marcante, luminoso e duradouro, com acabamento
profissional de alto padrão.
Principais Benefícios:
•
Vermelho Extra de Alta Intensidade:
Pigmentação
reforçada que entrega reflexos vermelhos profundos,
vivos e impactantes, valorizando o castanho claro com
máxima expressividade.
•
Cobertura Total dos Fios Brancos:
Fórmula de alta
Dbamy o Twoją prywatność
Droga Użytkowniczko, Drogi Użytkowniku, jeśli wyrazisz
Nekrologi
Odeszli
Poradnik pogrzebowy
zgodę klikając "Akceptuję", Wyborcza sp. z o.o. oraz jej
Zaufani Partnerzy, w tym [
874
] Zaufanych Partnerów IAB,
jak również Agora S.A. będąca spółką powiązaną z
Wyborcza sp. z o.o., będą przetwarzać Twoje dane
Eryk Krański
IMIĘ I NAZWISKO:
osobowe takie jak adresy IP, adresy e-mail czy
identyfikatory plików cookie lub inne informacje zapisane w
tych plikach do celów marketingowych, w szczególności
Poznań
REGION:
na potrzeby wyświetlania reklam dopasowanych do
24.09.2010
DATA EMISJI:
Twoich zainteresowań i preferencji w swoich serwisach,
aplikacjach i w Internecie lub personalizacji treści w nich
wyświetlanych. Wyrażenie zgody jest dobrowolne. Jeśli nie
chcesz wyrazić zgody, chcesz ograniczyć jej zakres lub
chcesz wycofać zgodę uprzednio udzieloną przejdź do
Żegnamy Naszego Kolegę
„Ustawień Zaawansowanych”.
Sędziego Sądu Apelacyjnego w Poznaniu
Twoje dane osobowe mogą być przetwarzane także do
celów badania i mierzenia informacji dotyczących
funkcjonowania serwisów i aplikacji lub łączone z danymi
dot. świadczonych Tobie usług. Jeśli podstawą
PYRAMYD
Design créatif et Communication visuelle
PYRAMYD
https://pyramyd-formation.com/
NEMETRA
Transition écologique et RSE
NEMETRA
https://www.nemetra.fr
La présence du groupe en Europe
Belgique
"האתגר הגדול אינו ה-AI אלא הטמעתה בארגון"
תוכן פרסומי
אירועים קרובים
---*---
Aim of the exercise -> A word-for-word copy of the lines from the one with "https://www.nemetra.fr" through the end of the listing is what should be returned.

Solution to this exercise ->
https://www.nemetra.fr
La présence du groupe en Europe
Belgique
"האתגר הגדול אינו ה-AI אלא הטמעתה בארגון"
תוכן פרסומי
אירועים קרובים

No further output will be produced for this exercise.